Exercise goal.
Translate this sentence from the rate limits page into Spanish: "Rate limits are applied per API key."

### Exercise passage

Default limits
| Plan | Requests per minute | Concurrent requests |
|---|
| Free tier | 60 | 10 |
Rate limits are applied per API key. If you need higher limits, contact us.
When you approach or exceed limits, responses include:
| Header | Description |
|---|
X-RateLimit-Limit | Maximum requests per minute |
X-RateLimit-Remaining | Remaining requests in current window |
X-RateLimit-Reset | Unix timestamp when the window resets |
Handling rate limits
When rate limited, you’ll receive a 429 status code:
{
"error": {
"message": "Rate limit exceeded",
"type": "rate_limit_error"
}
}
Recommended retry strategy
import time
from openai import OpenAI, RateLimitError
client = OpenAI(
base_url="https://www.opencompress.ai/api/v1",
api_key="sk-occ-your-key-here",
)
def call_with_retry(messages, max_retries=3):
for attempt in range(max_retries):
try:
return client.chat.completions.create(
model="gpt-4o-mini",
messages=messages,
)
except RateLimitError:
wait = 2 ** attempt # exponential backoff
time.sleep(wait)
raise Exception("Max retries exceeded")
The OpenAI SDK has built-in retry logic. By default, it retries rate-limited requests with exponential backoff.

######
### Information given

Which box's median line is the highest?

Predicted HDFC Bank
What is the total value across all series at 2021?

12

######

Answer box.
Los límites de tasa se aplican por clave de API.